I was still a bit shocked to see him acting jealous like that... I hate to admit it, but I was attracted to it. The way he wrapped his arms around me when Jiho left and insisted on taking me out for lunch was just so unfair. These men were playing with my heartstrings like it was tug of war, seeing who could do more and tug harder to win it towards their side.

Yunho insisted on just sitting on the couch with me, holding me, for about twenty minutes after Jiho left. I would usually hate it. I'm not really super affectionate, but he was being so precious. He held me and just looked at me, admiring my every feature, running his fingertips down my arms, through my hair, and then pulling me protectively into his chest, mumbling about how he didn't like Jiho.

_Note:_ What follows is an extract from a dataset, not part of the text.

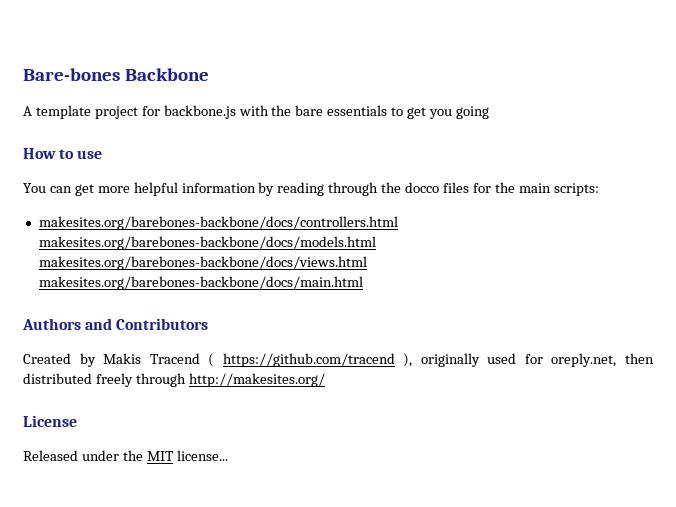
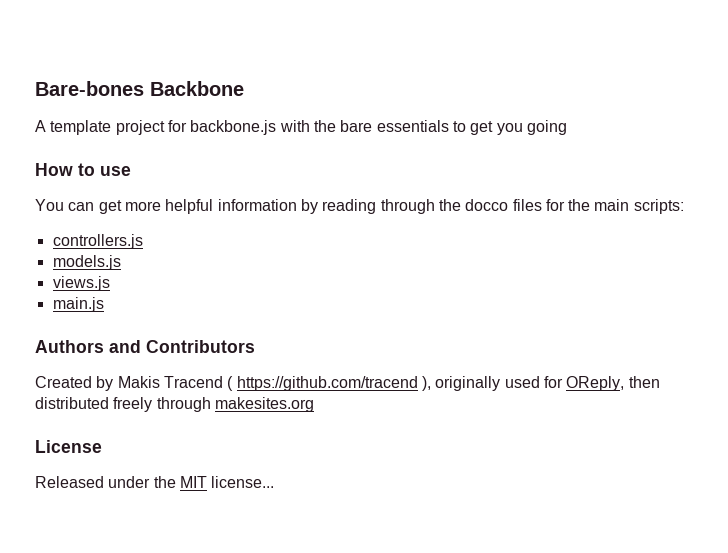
[38,216,398,230] [38,236,376,250] [38,256,367,270] [38,276,363,290] makesites.org/barebones-backbone/docs/controllers.html makesites.org/barebones-backbone/docs/models.html makesites.org/barebones-backbone/docs/views.html makesites.org/barebones-backbone/docs/main.html -> [52,234,143,249] [52,255,121,270] [52,276,110,291] [52,297,104,312] controllers.js // models.js // views.js // main.js
[551,353,617,367] oreply.net, -> [566,376,625,391] OReply,
[188,373,325,387] http://makesites.org/ -> [214,397,314,412] makesites.org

Eventually, I was able to detach myself from him, and went back into his room to collect my son and get us both ready for the day. I found him already awake, looking lost and worried as he sat up in San's bed, looking around. He nearly burst into tears when he saw me. I quickly picked him up, and he hugged me so tightly, asking me where I went and why I disappeared last night. The poor thing was scared when he woke up and I was suddenly gone. As if my heart wasn't broken enough from that interaction, what he said while I was bathing him hurt me even more.

"I miss you mommy," Rowoon said, looking up at me with his big, sad puppy eyes. "I'm right here, bud." I said with a sad smile, trying to keep things light, but in reality, I knew what he meant. "Are you going to stay here for some time?" He asked. I pouted apologetically at him, my heart heavy in my chest. "Mommy's sorry, baby. I have a meeting today, but after that I'm all yours okay? I'll clear my schedule just for some special mommy-son time." I said as I helped him out of the tub and let him dry himself. "How does that sound?" I asked, putting up a hopeful smile.

"Can we go to the park?" He asked. "Of course." I said, smiling. "Can daddy come too?" He asked, making my smile drop. Shit. We still hadn't had that conversation.

"Who.. who are you talking about, sweetie?" I asked, taken aback by his request. "Yunho-hyung," he said. "Rowoon-ah," I said, sternly, yet calmly, as I took his little hands in mine. "I need you to listen carefully, okay? Yunho is not your daddy. Just because a man and a woman love each other doesn't mean they're mother and father." I tried to explain, but it was extra difficult, since it felt like my brain was working overtime in order to have this conversation while stressed and running on zero sleep.

He frowned a little, looking confused. "I don't get it," he said, making me nod patiently and take a deep breath as I racked my mind in search of a good example. "Okay, you know how you can love people as friends, right?" I finally came up with, to which he nodded. "Well mommy has a lot of friends who are men, but none of them are your daddies, even though they love mommy." I explained. He nodded slowly. "But Yunho-hyung doesn't love you like a friend mommy." He said, making me purse my lips and nod "still, he's not your dad, sweetheart."